Midnight Oil Blogging

Burning the midnight oil

The specter of war with Iran is giving everyone pause, most certainly including me. Israel launched air strikes against the Islamic Republic a few days ago, supposedly with foreknowledge communicated to President Trump. The G7 group, many of the members of which don’t particularly like either President Trump or Israeli Prime Minister, nevertheless agreed that:

“Iran is the principal source of regional instability and terror,” the statement added and said the G7 was “clear that Iran can never have a nuclear weapon.”

One reason for writing around midnight is that morning has broken over Tehran, which is an odd 7hours and 30 minutes ahead of Eastern Daylight Time in the United States. Iran issued the statement before Wednesday night, “tonight we’ll deliver a surprise the world will remember for centuries,” but in fact the Islamic Republic did nothing.

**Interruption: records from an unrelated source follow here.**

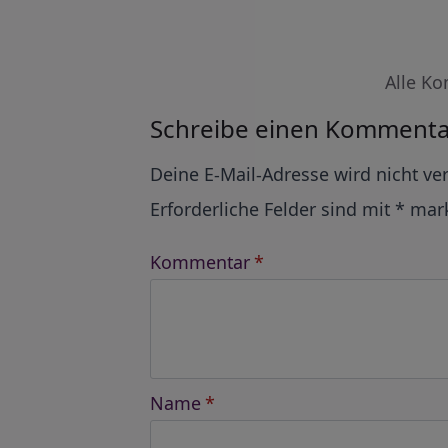
Alle Ko
Schreibe einen Kommenta
Alternative:
Deine E-Mail-Adresse wird nicht ver
Erforderliche Felder sind mit
*
mark
Kommentar
*
Name
*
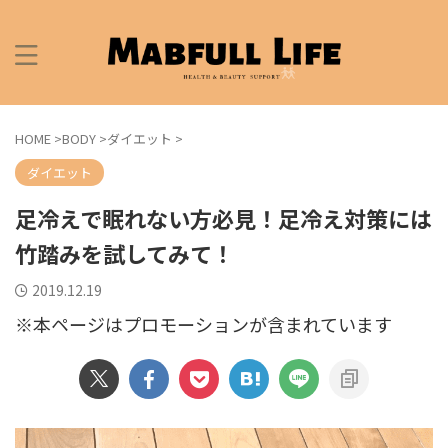
HOME
>
BODY
>
ダイエット
>
ダイエット
足冷えで眠れない方必見！足冷え対策には
竹踏みを試してみて！
2019.12.19
※本ページはプロモーションが含まれています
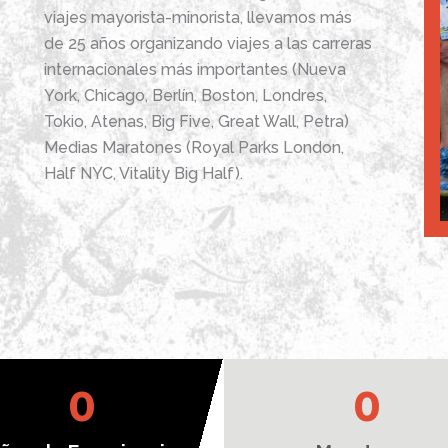
viajes mayorista-minorista, llevamos más
de 25 años organizando viajes a las carreras
internacionales más importantes (Nueva
York, Chicago, Berlín, Boston, Londres,
Tokio, Atenas, Big Five, Great Wall, Petra)
Medias Maratones (Royal Parks London,
Half NYC, Vitality Big Half).
0
0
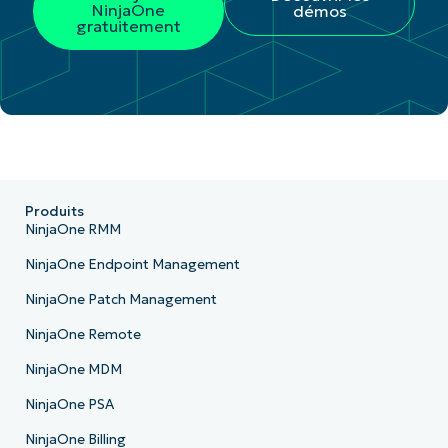
NinjaOne
démos
gratuitement
Produits
NinjaOne RMM
NinjaOne Endpoint Management
NinjaOne Patch Management
NinjaOne Remote
NinjaOne MDM
NinjaOne PSA
NinjaOne Billing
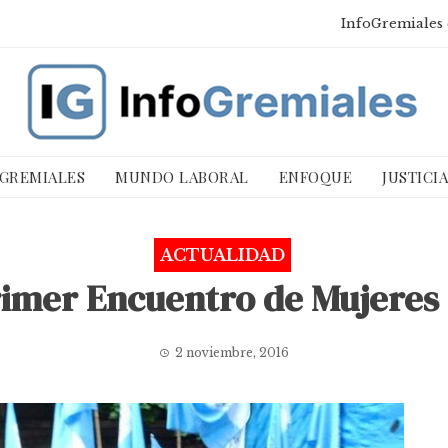
InfoGremiales 
 GREMIALES
MUNDO LABORAL
ENFOQUE
JUSTICI
ACTUALIDAD
rimer Encuentro de Mujeres 
2 noviembre, 2016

Someone, presumably Israel, hacked Iranian television, pushing messages that civilians should take to the streets and overthrown the government of the mad mullahs. The Ayatollah Ali Khamenei publicly rejected negotiations, but Iran has sent out mixed mesages from other sources.

At least as of this writing, there are no reports of belligerent action between Israel and Iran, but while Israel has, reportedly, significantly damaged Iran’s ability to produce weapons-grade uranium, the job of completely ending the country’s nuclear weapons program has not been completed.

The New York Times reported, at 12:14 AM EDT:

The Israeli military said on Thursday morning that missiles had been launched from Iran toward Israel. It called on the public to enter protected spaces such as communal shelters or safe rooms until further notice.

What will happen? We honestly don’t know.

Overnight, an Iranian missile that got through struck a hospital in Tel Aviv.